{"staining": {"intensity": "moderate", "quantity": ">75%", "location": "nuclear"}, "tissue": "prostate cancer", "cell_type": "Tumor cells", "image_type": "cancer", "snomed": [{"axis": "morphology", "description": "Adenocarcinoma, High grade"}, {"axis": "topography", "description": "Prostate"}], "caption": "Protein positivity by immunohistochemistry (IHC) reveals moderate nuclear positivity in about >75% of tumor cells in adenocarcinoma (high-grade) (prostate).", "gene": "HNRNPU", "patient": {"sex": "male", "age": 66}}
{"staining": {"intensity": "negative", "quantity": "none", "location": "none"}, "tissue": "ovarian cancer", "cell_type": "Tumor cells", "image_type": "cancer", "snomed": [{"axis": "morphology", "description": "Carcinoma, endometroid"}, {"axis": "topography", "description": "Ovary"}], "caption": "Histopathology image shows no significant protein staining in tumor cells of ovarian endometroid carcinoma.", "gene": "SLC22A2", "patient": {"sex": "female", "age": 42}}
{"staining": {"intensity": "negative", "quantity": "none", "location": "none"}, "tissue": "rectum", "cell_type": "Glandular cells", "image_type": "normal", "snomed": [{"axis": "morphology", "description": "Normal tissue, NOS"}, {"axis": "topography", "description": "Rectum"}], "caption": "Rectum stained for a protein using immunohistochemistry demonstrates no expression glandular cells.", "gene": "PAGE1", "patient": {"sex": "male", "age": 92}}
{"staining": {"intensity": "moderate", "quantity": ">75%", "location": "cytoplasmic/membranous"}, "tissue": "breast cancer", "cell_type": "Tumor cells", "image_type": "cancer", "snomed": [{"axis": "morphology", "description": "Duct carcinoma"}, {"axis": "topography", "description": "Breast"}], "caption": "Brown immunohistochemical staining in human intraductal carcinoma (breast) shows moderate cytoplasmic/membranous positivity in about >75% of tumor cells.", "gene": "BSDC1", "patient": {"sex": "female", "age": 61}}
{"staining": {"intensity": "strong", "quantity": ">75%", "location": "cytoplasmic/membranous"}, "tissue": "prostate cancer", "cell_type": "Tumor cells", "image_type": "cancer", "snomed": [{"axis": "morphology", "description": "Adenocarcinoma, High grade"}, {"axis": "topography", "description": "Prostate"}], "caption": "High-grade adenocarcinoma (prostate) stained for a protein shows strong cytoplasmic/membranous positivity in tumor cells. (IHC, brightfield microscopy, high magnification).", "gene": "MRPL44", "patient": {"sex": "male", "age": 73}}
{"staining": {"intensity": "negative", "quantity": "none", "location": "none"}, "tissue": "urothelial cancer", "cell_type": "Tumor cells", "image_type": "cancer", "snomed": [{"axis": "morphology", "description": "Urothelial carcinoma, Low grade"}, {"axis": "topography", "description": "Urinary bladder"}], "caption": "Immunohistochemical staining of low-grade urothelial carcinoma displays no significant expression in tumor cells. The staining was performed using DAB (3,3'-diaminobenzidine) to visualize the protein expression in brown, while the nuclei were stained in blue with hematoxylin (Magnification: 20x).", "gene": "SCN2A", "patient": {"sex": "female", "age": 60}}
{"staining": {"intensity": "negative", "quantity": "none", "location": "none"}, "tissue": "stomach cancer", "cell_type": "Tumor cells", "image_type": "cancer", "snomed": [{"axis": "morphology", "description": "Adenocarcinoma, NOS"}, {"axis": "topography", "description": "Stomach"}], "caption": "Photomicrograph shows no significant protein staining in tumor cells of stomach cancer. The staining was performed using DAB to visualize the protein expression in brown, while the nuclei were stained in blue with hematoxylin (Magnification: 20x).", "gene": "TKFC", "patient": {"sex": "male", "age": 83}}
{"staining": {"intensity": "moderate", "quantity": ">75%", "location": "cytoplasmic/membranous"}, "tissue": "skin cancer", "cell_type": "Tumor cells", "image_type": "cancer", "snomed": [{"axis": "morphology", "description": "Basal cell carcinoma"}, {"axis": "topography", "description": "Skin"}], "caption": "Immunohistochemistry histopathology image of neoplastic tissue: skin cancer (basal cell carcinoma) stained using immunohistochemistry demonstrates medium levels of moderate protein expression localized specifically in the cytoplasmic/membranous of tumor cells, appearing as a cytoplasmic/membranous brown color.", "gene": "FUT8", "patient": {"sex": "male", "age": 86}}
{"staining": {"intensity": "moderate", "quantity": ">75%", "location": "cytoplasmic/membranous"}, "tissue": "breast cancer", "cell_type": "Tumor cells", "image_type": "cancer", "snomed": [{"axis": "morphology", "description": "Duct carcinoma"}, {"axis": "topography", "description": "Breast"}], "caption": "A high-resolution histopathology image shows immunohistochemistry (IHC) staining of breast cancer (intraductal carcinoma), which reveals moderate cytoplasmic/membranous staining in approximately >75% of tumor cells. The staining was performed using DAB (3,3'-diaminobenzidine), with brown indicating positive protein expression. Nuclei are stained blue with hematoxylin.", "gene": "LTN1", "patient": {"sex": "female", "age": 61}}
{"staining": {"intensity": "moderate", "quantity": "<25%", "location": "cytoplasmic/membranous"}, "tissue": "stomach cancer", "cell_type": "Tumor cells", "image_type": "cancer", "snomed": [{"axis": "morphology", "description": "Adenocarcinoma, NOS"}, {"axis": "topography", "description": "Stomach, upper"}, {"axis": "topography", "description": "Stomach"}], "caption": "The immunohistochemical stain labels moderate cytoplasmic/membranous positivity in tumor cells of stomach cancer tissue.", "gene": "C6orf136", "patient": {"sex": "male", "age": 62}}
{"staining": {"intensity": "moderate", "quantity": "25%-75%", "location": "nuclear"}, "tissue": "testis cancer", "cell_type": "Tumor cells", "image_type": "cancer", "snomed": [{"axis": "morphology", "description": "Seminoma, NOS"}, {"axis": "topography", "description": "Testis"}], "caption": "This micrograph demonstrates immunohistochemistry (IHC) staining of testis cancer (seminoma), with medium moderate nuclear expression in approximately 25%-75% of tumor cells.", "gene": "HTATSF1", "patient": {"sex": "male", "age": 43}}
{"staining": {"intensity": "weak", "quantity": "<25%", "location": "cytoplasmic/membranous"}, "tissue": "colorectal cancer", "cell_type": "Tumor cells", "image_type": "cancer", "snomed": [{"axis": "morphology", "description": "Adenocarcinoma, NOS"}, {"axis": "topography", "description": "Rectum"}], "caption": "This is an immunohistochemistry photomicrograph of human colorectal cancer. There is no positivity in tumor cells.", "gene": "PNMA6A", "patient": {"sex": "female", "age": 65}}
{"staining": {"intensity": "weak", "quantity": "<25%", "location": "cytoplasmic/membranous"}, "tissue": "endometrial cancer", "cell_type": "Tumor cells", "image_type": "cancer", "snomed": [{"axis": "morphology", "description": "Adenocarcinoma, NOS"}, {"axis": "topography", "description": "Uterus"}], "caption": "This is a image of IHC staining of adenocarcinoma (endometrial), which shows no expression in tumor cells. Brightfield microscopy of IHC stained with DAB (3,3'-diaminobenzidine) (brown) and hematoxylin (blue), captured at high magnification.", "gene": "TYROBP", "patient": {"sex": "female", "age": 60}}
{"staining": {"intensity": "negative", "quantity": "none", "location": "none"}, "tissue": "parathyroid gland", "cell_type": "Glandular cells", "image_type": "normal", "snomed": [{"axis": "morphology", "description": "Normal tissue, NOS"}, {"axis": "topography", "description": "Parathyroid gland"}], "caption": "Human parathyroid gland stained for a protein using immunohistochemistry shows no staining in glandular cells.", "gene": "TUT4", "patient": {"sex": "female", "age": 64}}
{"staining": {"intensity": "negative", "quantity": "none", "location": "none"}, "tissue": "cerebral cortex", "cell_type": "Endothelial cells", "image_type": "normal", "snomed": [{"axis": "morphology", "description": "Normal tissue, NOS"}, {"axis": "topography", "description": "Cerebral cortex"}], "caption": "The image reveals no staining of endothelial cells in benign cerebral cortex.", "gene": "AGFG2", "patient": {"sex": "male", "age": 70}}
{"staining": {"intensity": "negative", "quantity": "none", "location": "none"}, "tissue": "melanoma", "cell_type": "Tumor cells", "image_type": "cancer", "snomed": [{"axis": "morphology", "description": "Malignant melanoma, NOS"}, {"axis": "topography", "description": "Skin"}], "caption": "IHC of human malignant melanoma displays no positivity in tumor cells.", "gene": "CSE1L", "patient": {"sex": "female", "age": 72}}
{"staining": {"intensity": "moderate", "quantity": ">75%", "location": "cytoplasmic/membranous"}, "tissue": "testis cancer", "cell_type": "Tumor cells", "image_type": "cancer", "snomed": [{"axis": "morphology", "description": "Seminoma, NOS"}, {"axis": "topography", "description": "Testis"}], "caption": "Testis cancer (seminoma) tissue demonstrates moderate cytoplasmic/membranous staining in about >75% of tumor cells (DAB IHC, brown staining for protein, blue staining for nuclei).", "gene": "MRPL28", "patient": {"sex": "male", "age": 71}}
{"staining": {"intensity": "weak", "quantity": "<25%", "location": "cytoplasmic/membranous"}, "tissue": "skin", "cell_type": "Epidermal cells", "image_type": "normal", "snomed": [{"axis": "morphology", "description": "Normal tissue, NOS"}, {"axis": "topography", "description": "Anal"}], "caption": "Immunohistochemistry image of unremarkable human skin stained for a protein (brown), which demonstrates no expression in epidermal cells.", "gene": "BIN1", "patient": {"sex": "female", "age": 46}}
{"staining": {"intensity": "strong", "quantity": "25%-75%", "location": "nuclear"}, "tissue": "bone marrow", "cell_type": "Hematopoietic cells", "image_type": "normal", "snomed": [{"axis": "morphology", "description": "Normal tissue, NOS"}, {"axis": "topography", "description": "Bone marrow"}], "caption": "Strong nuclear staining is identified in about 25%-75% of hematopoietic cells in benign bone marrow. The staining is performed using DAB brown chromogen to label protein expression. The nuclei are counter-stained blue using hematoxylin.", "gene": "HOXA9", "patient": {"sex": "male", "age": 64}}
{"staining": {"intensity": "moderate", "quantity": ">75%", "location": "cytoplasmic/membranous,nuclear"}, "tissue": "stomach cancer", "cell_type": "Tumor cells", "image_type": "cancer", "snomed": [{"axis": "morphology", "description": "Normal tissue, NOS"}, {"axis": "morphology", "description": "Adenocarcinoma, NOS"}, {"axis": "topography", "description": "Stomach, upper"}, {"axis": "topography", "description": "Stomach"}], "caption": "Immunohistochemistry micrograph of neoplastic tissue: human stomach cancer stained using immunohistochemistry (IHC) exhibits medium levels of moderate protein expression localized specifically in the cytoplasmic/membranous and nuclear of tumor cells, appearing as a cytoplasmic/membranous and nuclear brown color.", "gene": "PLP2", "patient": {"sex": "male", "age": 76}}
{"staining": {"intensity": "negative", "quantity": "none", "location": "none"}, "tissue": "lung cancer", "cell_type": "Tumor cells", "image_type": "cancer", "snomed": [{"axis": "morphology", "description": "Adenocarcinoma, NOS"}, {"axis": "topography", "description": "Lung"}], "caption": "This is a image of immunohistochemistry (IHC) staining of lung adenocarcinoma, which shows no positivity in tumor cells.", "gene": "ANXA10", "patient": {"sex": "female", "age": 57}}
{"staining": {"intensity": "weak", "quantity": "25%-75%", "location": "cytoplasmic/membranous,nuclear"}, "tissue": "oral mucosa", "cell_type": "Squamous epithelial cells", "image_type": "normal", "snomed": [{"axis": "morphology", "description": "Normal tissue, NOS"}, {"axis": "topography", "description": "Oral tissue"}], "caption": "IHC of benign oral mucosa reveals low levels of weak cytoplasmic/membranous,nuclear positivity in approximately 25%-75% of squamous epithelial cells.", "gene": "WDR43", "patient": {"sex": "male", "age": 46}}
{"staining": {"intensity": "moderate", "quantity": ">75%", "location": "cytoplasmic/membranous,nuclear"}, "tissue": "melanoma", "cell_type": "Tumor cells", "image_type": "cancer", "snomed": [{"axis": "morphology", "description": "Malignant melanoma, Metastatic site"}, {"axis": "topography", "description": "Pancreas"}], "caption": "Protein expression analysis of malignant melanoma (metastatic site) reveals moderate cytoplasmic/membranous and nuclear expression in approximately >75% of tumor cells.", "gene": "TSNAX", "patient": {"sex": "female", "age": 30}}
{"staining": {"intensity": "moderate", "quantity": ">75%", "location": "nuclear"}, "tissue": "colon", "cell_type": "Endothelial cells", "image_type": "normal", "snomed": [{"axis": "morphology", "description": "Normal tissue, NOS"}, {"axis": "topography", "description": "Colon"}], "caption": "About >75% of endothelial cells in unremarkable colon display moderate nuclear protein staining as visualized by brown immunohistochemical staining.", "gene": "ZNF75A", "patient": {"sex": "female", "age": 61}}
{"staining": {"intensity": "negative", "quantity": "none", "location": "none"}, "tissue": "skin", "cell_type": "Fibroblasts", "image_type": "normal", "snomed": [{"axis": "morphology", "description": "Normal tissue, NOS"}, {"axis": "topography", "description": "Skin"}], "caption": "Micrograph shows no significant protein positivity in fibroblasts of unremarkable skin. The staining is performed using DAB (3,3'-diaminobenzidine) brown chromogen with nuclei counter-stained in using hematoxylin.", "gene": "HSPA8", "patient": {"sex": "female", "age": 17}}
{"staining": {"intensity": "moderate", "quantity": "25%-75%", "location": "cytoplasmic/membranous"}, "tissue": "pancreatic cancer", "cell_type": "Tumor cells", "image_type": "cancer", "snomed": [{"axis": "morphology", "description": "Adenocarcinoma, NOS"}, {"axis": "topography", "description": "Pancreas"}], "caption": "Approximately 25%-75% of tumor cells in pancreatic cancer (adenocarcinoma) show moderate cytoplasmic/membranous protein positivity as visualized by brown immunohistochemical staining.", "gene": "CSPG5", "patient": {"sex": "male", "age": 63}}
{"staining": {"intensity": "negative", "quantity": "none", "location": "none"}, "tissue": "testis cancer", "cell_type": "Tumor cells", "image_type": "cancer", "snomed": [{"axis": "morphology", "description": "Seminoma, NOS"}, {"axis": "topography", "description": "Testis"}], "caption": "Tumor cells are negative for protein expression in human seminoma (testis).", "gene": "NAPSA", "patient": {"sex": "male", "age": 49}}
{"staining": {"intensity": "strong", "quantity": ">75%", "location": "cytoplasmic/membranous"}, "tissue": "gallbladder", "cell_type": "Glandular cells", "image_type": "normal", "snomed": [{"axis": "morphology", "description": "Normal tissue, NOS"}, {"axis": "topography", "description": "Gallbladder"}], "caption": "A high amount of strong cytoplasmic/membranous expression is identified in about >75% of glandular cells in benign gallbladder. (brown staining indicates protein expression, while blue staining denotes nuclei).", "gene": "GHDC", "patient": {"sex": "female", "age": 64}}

Your assignment »
Transcribe, exactly and without additions, the lines of the records above, beginning with the line that contains "immunohistochemistry demonstrates no" and ending with the line that contains "immunohistochemical staining in", both included.

Solution for this problem »
{"staining": {"intensity": "negative", "quantity": "none", "location": "none"}, "tissue": "rectum", "cell_type": "Glandular cells", "image_type": "normal", "snomed": [{"axis": "morphology", "description": "Normal tissue, NOS"}, {"axis": "topography", "description": "Rectum"}], "caption": "Rectum stained for a protein using immunohistochemistry demonstrates no expression glandular cells.", "gene": "PAGE1", "patient": {"sex": "male", "age": 92}}
{"staining": {"intensity": "moderate", "quantity": ">75%", "location": "cytoplasmic/membranous"}, "tissue": "breast cancer", "cell_type": "Tumor cells", "image_type": "cancer", "snomed": [{"axis": "morphology", "description": "Duct carcinoma"}, {"axis": "topography", "description": "Breast"}], "caption": "Brown immunohistochemical staining in human intraductal carcinoma (breast) shows moderate cytoplasmic/membranous positivity in about >75% of tumor cells.", "gene": "BSDC1", "patient": {"sex": "female", "age": 61}}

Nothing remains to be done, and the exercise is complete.